▸ **About this task**: Report each line of the material below where the word "sobre" can be found.

▸ **Stored data**:
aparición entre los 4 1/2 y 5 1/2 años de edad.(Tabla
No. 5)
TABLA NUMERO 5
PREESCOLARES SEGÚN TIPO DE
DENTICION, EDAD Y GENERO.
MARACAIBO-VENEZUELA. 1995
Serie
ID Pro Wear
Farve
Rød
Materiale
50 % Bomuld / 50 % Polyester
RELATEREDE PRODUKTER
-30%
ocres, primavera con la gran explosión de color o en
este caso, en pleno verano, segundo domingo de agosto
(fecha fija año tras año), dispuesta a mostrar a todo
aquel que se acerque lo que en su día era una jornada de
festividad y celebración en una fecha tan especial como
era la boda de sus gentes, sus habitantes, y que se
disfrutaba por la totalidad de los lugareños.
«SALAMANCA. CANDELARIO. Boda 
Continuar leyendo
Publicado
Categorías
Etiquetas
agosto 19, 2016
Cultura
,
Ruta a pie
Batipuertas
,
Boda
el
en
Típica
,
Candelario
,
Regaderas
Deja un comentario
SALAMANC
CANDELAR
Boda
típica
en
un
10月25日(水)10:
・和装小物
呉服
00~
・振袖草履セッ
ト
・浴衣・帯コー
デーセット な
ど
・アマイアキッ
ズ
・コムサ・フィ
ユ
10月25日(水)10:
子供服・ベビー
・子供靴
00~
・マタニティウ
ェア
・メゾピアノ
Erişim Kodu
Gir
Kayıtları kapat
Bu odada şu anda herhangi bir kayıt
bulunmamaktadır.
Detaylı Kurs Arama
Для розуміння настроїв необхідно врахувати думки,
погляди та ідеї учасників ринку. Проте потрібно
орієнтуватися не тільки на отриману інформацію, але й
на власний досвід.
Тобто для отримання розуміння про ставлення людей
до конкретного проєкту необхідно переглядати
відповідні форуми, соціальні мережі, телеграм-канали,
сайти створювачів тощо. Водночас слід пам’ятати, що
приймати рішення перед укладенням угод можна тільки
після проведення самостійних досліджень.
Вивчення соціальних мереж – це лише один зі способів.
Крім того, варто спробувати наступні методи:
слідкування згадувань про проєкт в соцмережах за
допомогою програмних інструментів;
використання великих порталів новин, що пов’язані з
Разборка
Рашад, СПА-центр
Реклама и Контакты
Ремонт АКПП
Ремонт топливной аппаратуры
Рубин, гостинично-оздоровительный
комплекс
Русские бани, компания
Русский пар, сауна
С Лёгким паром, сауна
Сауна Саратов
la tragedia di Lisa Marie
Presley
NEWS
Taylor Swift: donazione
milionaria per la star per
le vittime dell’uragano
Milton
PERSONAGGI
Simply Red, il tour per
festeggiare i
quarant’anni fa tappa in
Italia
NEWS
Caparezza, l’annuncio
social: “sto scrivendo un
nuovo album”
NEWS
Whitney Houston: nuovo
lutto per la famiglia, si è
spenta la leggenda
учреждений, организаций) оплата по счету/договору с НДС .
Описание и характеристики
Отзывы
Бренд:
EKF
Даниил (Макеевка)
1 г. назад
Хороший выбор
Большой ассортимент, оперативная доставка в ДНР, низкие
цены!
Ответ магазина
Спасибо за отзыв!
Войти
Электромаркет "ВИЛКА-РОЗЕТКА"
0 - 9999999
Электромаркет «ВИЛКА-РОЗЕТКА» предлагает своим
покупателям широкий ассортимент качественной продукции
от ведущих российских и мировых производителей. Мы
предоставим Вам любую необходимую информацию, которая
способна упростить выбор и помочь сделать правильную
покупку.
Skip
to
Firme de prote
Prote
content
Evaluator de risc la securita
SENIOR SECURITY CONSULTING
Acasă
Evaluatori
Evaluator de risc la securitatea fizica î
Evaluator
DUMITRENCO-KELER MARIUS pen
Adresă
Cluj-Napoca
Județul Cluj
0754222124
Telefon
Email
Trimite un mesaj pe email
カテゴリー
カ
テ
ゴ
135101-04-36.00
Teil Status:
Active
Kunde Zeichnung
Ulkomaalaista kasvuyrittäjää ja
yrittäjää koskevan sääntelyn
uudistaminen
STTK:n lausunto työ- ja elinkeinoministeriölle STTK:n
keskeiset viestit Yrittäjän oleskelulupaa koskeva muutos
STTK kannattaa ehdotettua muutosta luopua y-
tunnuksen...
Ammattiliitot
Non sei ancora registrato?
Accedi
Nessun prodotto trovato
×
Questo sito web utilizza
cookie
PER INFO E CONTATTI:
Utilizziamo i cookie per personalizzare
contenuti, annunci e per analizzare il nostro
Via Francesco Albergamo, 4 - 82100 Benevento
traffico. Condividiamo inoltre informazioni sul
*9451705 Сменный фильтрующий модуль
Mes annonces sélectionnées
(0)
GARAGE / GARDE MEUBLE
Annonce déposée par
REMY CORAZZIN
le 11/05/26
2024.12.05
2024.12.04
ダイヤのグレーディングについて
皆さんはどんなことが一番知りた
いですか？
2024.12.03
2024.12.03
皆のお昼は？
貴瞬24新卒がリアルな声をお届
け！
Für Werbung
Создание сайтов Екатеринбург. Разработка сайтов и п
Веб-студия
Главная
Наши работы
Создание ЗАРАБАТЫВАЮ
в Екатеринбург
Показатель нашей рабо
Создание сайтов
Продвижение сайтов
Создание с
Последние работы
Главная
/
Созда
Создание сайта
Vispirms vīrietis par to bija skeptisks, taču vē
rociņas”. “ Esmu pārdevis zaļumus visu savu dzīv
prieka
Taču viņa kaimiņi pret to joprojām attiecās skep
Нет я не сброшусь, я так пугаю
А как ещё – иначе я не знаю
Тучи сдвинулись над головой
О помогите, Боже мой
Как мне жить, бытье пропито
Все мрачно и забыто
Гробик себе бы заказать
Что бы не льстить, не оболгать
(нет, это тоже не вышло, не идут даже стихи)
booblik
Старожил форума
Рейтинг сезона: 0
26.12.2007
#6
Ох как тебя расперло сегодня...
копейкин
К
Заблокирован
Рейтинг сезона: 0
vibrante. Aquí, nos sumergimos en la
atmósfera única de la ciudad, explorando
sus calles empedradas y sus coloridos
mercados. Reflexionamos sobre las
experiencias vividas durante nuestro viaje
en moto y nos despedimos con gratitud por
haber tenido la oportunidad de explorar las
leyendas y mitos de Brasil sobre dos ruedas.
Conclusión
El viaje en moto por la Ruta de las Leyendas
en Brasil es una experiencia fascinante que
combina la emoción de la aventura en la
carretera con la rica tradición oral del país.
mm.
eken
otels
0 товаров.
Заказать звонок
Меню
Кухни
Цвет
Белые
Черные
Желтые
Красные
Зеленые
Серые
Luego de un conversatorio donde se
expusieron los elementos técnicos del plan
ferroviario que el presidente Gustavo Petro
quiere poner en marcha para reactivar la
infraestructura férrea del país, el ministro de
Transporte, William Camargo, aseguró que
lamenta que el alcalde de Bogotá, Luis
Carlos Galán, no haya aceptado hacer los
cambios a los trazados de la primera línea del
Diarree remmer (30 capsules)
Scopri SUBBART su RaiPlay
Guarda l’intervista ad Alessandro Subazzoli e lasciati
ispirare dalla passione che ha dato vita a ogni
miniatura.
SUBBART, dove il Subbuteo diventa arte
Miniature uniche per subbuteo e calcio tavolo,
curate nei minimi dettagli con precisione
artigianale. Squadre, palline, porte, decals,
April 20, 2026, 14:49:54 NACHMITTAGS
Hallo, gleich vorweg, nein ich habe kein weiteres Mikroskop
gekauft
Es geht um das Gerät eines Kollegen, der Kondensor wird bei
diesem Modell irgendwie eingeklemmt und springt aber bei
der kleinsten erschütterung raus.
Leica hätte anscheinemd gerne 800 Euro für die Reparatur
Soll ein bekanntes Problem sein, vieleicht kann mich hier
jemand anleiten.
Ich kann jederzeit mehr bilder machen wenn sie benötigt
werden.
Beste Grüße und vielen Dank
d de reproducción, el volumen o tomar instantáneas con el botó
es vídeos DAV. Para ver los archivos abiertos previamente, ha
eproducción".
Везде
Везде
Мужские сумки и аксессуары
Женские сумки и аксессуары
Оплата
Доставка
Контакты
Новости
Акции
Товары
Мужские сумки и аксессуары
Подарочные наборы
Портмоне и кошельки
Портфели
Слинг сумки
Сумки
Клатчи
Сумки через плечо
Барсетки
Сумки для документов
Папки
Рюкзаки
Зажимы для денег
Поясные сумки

▸ **The answer**:
mercados. Reflexionamos sobre las
leyendas y mitos de Brasil sobre dos ruedas.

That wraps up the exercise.